Gastric cancer can be classified and analyzed at different levels according to different molecular characteristics [23]. Identifying and identifying different subtypes of gastric cancer samples at these molecular levels can not only help people understand the disease at the root, but also help doctors choose the best medicine [24]. Treatment options predict the survival of different patients and identify high-risk factors associated with specific subtypes [25]. The purpose of this study is to expect to obtain gastric cancer subtypes that are related to gastric cancer biology and clinical data at the gene expression level and methylation level, and use the information gene to establish a classifier at the molecular level to predict the class assignment of new samples.

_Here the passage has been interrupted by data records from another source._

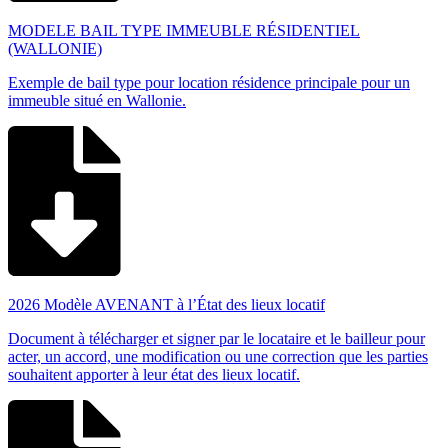
MODELE BAIL TYPE IMMEUBLE RÉSIDENTIEL
(WALLONIE)
Exemple de bail type pour location résidence principale pour un
immeuble situé en Wallonie.
2026 Modèle AVENANT à l’État des lieux locatif
Document à télécharger et signer par le locataire et le bailleur pour
acter, un accord, une modification ou une correction que les parties
souhaitent apporter à leur état des lieux locatif.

In-depth gene enrichment analysis and co-expression network analysis of information genes were performed.

Conclusion

This study was based on the TCGA methylation profile of gastric cancer to identify prognostic-specific methylation to construct a classifier for gastric cancer. Helps identify new molecular subtypes of gastric cancer. This classifier can provide guidance for clinicians on the diagnosis and prognosis of different epigenetic subtypes. In addition, the identified subtype-specific molecules provide multiple targets for the precise medical treatment of gastric cancer.